═══ Working data

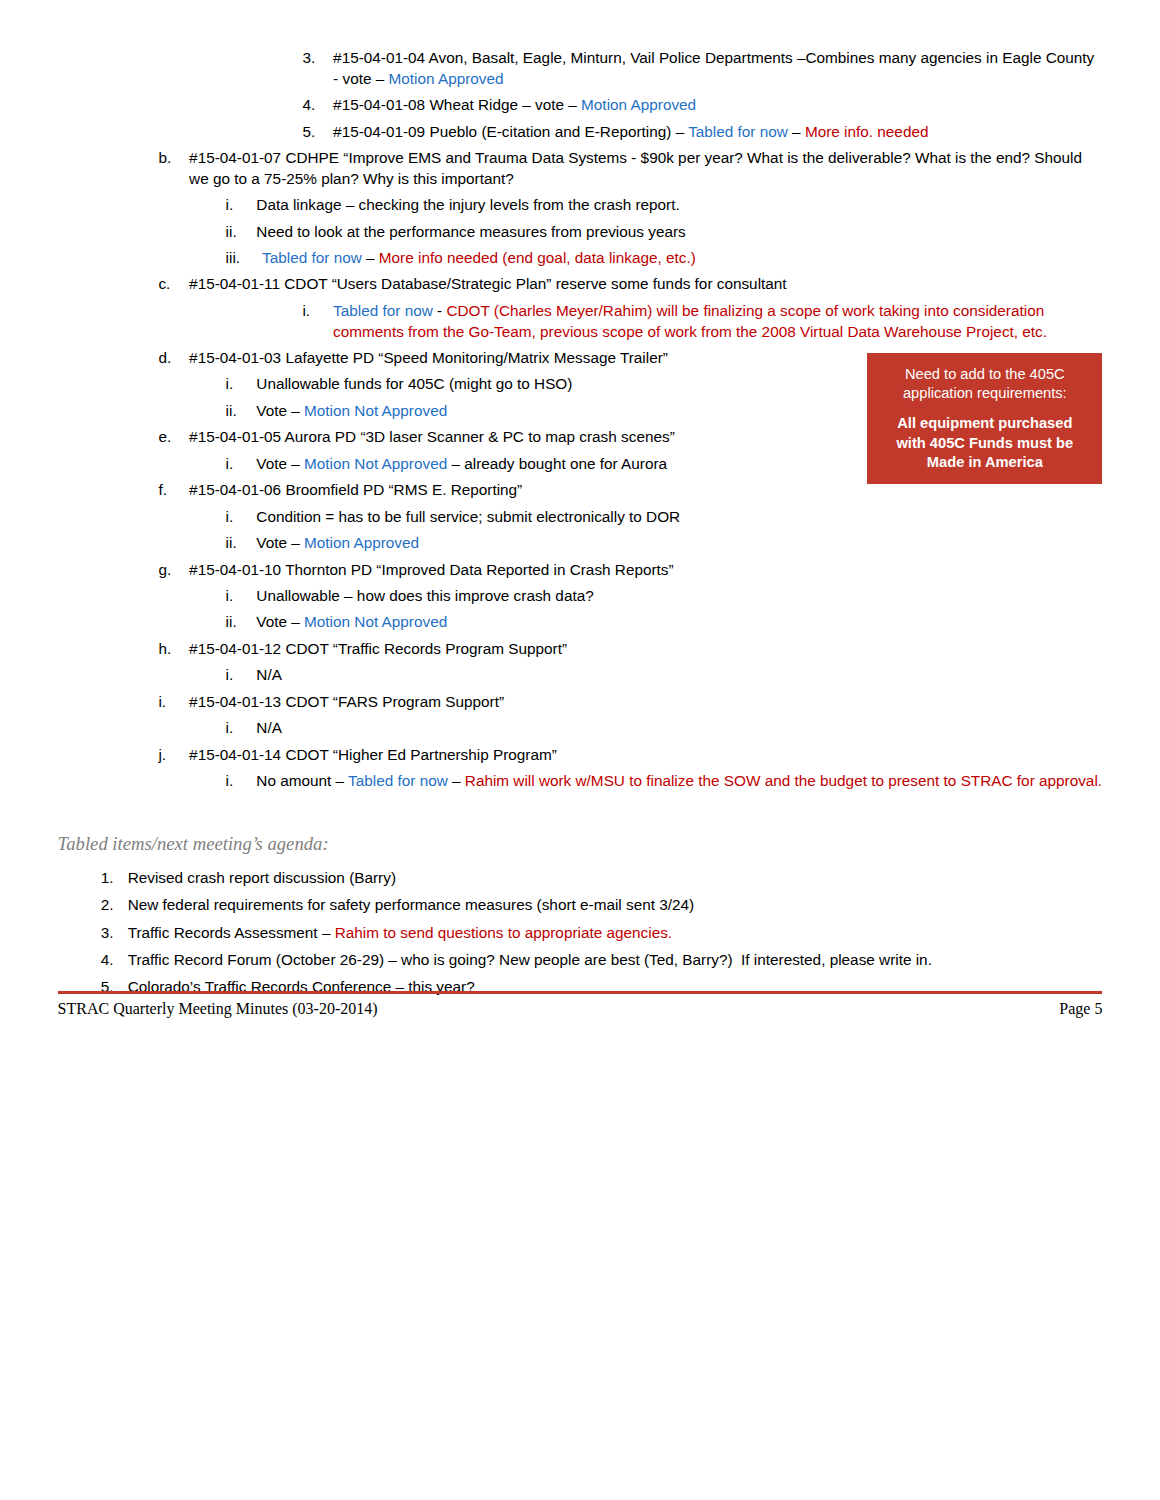3. #15-04-01-04 Avon, Basalt, Eagle, Minturn, Vail Police Departments –Combines many agencies in Eagle County - vote – Motion Approved
4. #15-04-01-08 Wheat Ridge – vote – Motion Approved
5. #15-04-01-09 Pueblo (E-citation and E-Reporting) – Tabled for now – More info. needed
b. #15-04-01-07 CDHPE “Improve EMS and Trauma Data Systems - $90k per year? What is the deliverable? What is the end? Should we go to a 75-25% plan? Why is this important?
i. Data linkage – checking the injury levels from the crash report.
ii. Need to look at the performance measures from previous years
iii. Tabled for now – More info needed (end goal, data linkage, etc.)
c. #15-04-01-11 CDOT “Users Database/Strategic Plan” reserve some funds for consultant
i. Tabled for now - CDOT (Charles Meyer/Rahim) will be finalizing a scope of work taking into consideration comments from the Go-Team, previous scope of work from the 2008 Virtual Data Warehouse Project, etc.
Need to add to the 405C application requirements:
All equipment purchased with 405C Funds must be Made in America
d. #15-04-01-03 Lafayette PD “Speed Monitoring/Matrix Message Trailer”
i. Unallowable funds for 405C (might go to HSO)
ii. Vote – Motion Not Approved
e. #15-04-01-05 Aurora PD “3D laser Scanner & PC to map crash scenes”
i. Vote – Motion Not Approved – already bought one for Aurora
f. #15-04-01-06 Broomfield PD “RMS E. Reporting”
i. Condition = has to be full service; submit electronically to DOR
ii. Vote – Motion Approved
g. #15-04-01-10 Thornton PD “Improved Data Reported in Crash Reports”
i. Unallowable – how does this improve crash data?
ii. Vote – Motion Not Approved
h. #15-04-01-12 CDOT “Traffic Records Program Support”
i. N/A
i. #15-04-01-13 CDOT “FARS Program Support”
i. N/A
j. #15-04-01-14 CDOT “Higher Ed Partnership Program”
i. No amount – Tabled for now – Rahim will work w/MSU to finalize the SOW and the budget to present to STRAC for approval.
Tabled items/next meeting’s agenda:
1. Revised crash report discussion (Barry)
2. New federal requirements for safety performance measures (short e-mail sent 3/24)
3. Traffic Records Assessment – Rahim to send questions to appropriate agencies.
4. Traffic Record Forum (October 26-29) – who is going? New people are best (Ted, Barry?) If interested, please write in.
5. Colorado’s Traffic Records Conference – this year?
STRAC Quarterly Meeting Minutes (03-20-2014) Page 5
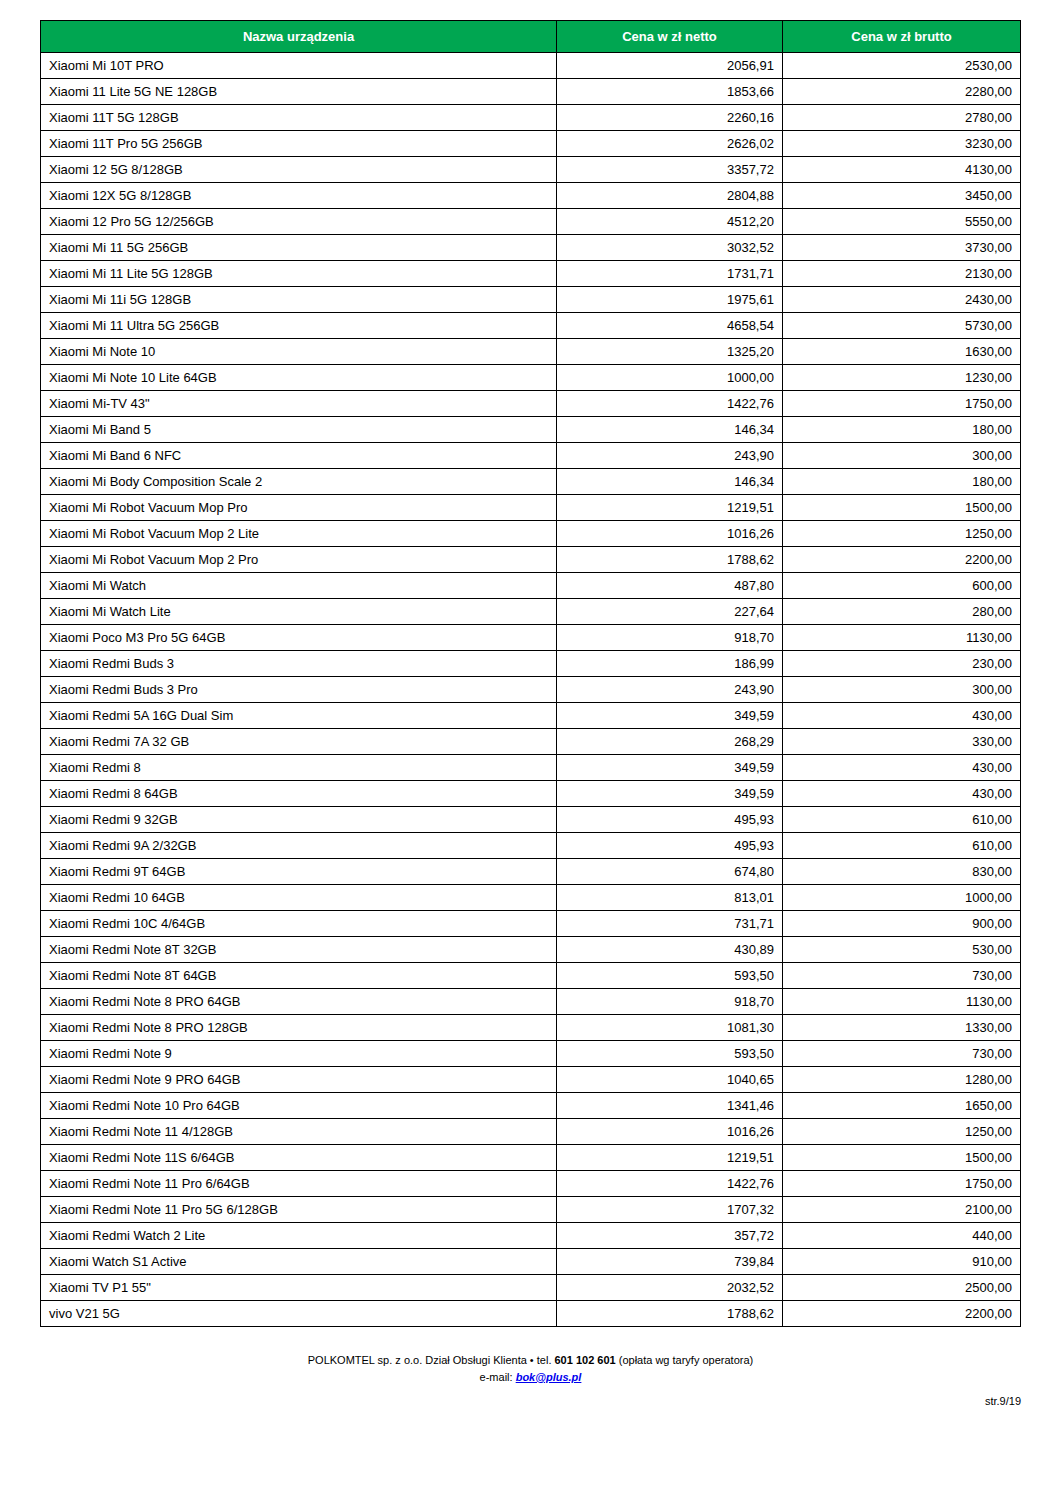| Nazwa urządzenia | Cena w zł netto | Cena w zł brutto |
| --- | --- | --- |
| Xiaomi Mi 10T PRO | 2056,91 | 2530,00 |
| Xiaomi 11 Lite 5G NE 128GB | 1853,66 | 2280,00 |
| Xiaomi 11T 5G 128GB | 2260,16 | 2780,00 |
| Xiaomi 11T Pro 5G 256GB | 2626,02 | 3230,00 |
| Xiaomi 12 5G 8/128GB | 3357,72 | 4130,00 |
| Xiaomi 12X 5G 8/128GB | 2804,88 | 3450,00 |
| Xiaomi 12 Pro 5G 12/256GB | 4512,20 | 5550,00 |
| Xiaomi Mi 11 5G 256GB | 3032,52 | 3730,00 |
| Xiaomi Mi 11 Lite 5G 128GB | 1731,71 | 2130,00 |
| Xiaomi Mi 11i 5G 128GB | 1975,61 | 2430,00 |
| Xiaomi Mi 11 Ultra 5G 256GB | 4658,54 | 5730,00 |
| Xiaomi Mi Note 10 | 1325,20 | 1630,00 |
| Xiaomi Mi Note 10 Lite 64GB | 1000,00 | 1230,00 |
| Xiaomi Mi-TV 43" | 1422,76 | 1750,00 |
| Xiaomi Mi Band 5 | 146,34 | 180,00 |
| Xiaomi Mi Band 6 NFC | 243,90 | 300,00 |
| Xiaomi Mi Body Composition Scale 2 | 146,34 | 180,00 |
| Xiaomi Mi Robot Vacuum Mop Pro | 1219,51 | 1500,00 |
| Xiaomi Mi Robot Vacuum Mop 2 Lite | 1016,26 | 1250,00 |
| Xiaomi Mi Robot Vacuum Mop 2 Pro | 1788,62 | 2200,00 |
| Xiaomi Mi Watch | 487,80 | 600,00 |
| Xiaomi Mi Watch Lite | 227,64 | 280,00 |
| Xiaomi Poco M3 Pro 5G 64GB | 918,70 | 1130,00 |
| Xiaomi Redmi Buds 3 | 186,99 | 230,00 |
| Xiaomi Redmi Buds 3 Pro | 243,90 | 300,00 |
| Xiaomi Redmi 5A 16G Dual Sim | 349,59 | 430,00 |
| Xiaomi Redmi 7A 32 GB | 268,29 | 330,00 |
| Xiaomi Redmi 8 | 349,59 | 430,00 |
| Xiaomi Redmi 8 64GB | 349,59 | 430,00 |
| Xiaomi Redmi 9 32GB | 495,93 | 610,00 |
| Xiaomi Redmi 9A 2/32GB | 495,93 | 610,00 |
| Xiaomi Redmi 9T 64GB | 674,80 | 830,00 |
| Xiaomi Redmi 10 64GB | 813,01 | 1000,00 |
| Xiaomi Redmi 10C 4/64GB | 731,71 | 900,00 |
| Xiaomi Redmi Note 8T 32GB | 430,89 | 530,00 |
| Xiaomi Redmi Note 8T 64GB | 593,50 | 730,00 |
| Xiaomi Redmi Note 8 PRO 64GB | 918,70 | 1130,00 |
| Xiaomi Redmi Note 8 PRO 128GB | 1081,30 | 1330,00 |
| Xiaomi Redmi Note 9 | 593,50 | 730,00 |
| Xiaomi Redmi Note 9 PRO 64GB | 1040,65 | 1280,00 |
| Xiaomi Redmi Note 10 Pro 64GB | 1341,46 | 1650,00 |
| Xiaomi Redmi Note 11 4/128GB | 1016,26 | 1250,00 |
| Xiaomi Redmi Note 11S 6/64GB | 1219,51 | 1500,00 |
| Xiaomi Redmi Note 11 Pro 6/64GB | 1422,76 | 1750,00 |
| Xiaomi Redmi Note 11 Pro 5G 6/128GB | 1707,32 | 2100,00 |
| Xiaomi Redmi Watch 2 Lite | 357,72 | 440,00 |
| Xiaomi Watch S1 Active | 739,84 | 910,00 |
| Xiaomi TV P1 55" | 2032,52 | 2500,00 |
| vivo V21 5G | 1788,62 | 2200,00 |
POLKOMTEL sp. z o.o. Dział Obsługi Klienta • tel. 601 102 601 (opłata wg taryfy operatora)
e-mail: bok@plus.pl
str.9/19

══════

* **Activity**
Scan the entries above for the word "Lite" and collect each line holding it.

* **Completed task**
| Xiaomi 11 Lite 5G NE 128GB | 1853,66 | 2280,00 |
| Xiaomi Mi 11 Lite 5G 128GB | 1731,71 | 2130,00 |
| Xiaomi Mi Note 10 Lite 64GB | 1000,00 | 1230,00 |
| Xiaomi Mi Robot Vacuum Mop 2 Lite | 1016,26 | 1250,00 |
| Xiaomi Mi Watch Lite | 227,64 | 280,00 |
| Xiaomi Redmi Watch 2 Lite | 357,72 | 440,00 |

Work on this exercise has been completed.